Stored entries

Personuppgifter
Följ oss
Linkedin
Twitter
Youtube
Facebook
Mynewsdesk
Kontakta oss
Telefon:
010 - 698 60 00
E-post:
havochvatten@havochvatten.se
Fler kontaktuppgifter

■ **Job item**
Down to the final line, the data above must be copied exactly.

■ **Response for this exercise**
Personuppgifter
Följ oss
Linkedin
Twitter
Youtube
Facebook
Mynewsdesk
Kontakta oss
Telefon:
010 - 698 60 00
E-post:
havochvatten@havochvatten.se
Fler kontaktuppgifter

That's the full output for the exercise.